The fabric must be 100% cotton to prevent it from melting from the heat of the pan. The pan must be one that has small handles on each side and it must have a lid. A pan with one long handle extending out from under the Wonder Box lid, will lose too much heat through the handle, and it will not work as well.
The Wonder Box is much like two small bean bag chairs, one being the lid for the other. You can get the pattern in a fabric store. The larger one is 24” in diameter and the smaller one about 16”. You make it in sections, like orange sections, just the peeling part, made out of 100% cotton. Denim is a good fabric. Even old jeans stitched together would work. You stitch it together, leaving an 8” hole for turning. Turn it right side out and fill with seven gallons of Styrofoam beads. Make the lid in the same way, using four gallons of beads. Don’t let the static electricity of the beads bother you. Pin your seam, then try nestling a pan down inside to see if you have enough or too many beads. Sew up the seams, and you have a Wonder Box.

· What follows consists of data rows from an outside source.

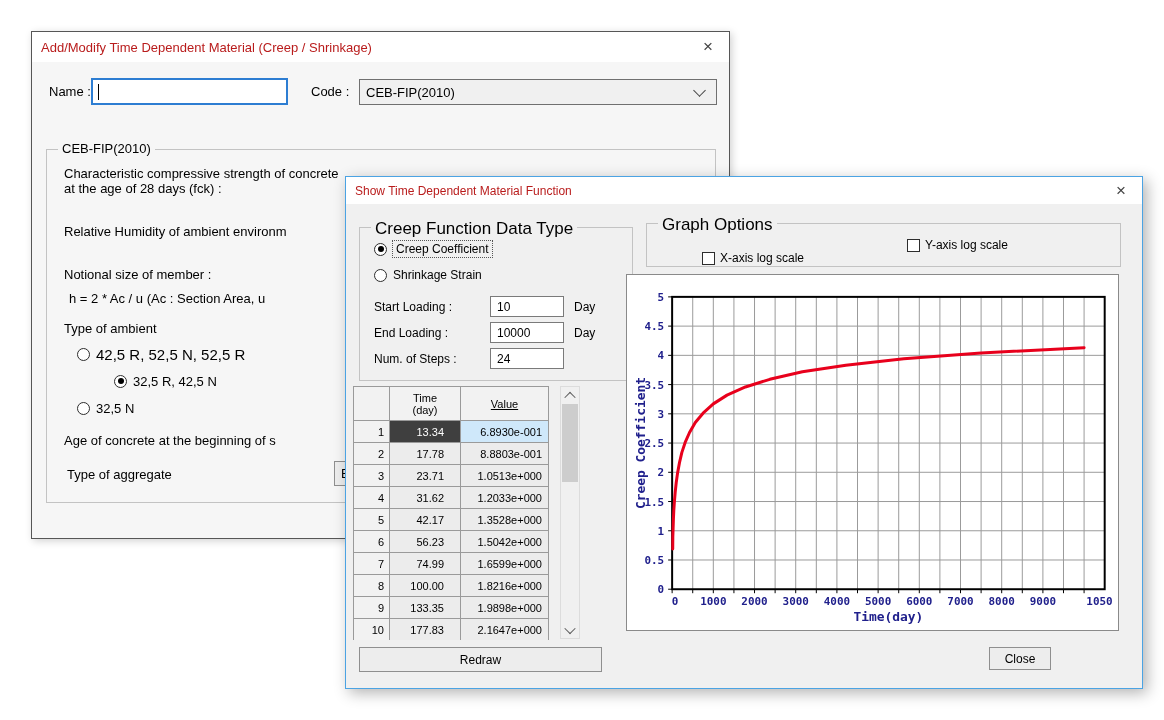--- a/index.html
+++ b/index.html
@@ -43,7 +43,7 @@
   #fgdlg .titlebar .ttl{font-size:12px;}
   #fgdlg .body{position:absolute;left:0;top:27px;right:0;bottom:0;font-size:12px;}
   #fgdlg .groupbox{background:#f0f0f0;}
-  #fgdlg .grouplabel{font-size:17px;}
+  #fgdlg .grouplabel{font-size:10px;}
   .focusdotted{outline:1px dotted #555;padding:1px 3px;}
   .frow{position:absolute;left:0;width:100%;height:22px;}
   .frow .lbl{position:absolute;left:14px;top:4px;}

The Styrofoam beads can be purchased at stores such as Smith’s grocery stores. They come in a four-foot long tube that holds enough for two Wonder Boxes, for about $15.00.
Nestle a covered pot of boiling food down into the Wonder Box bottom, and carefully cover with the insulating Wonder Box top. It is a good idea to put a layer of aluminum foil between the pan and the Wonder Box just to keep the Wonder Box clean. Let it sit for up to seven hours, and it will cook with no additional heat.
Whatever method you use to bring your food to a rolling boil before you put it into the Wonder Box, it can save valuable fuel in a time of no electricity or other services. * * * *

Variations on The Alcohol Stove:

What if you need an alcohol stove “right now,” and you don’t have clean empty paint cans?
Some people have used #10 cans like the ones that food storage wheat or rice or beans, etc. come in. They have also used a “church key” type can opener to make the holes in these cans, since they are lighter. I would prefer the gallon paint can if possible, because it is heavier and therefore more stable with a pot of boiling food on top of it. Also, it has a lid and a handle for carrying.
You can also use the #1 cans that come with the larger size canned peaches and hold about a quart, for the inside of the stove. The problem with these is that it is harder to extinguish the flame down inside the can, because you don’t have a lid to put on it. This can be overcome, of course. Just don’t singe your arm while doing it.

You could also use something like the “Pirouettes” cookie cans. The problem with these is that you have an extra inch of can. Not a terrible problem.
If you need more room heat, you could use three #303 cans like you get with canned vegetables, and put all three down inside one of those large $5.00 popcorn cans that you get at Christmas. Don’t forget to put the holes in the sides of the can. You would have to take off more toilet tissue from the roll, and you would have to use a sharp knife to slice off about 1/2 inch of the end of the roll of tissue, so that it would not extend past the top of the smaller can. But it can be done. You then have a nice little warming “furnace” with a lid on the top.

When terrible things happen, people need something simple, dependable and comforting. They need something easy to use and fast. After they have had time to adjust, they can get on with more complex tools and equipment. But for that first little while, an alcohol stove is easy, simple, lightweight and comforting, as well as safe, and it won’t make any harmful fumes.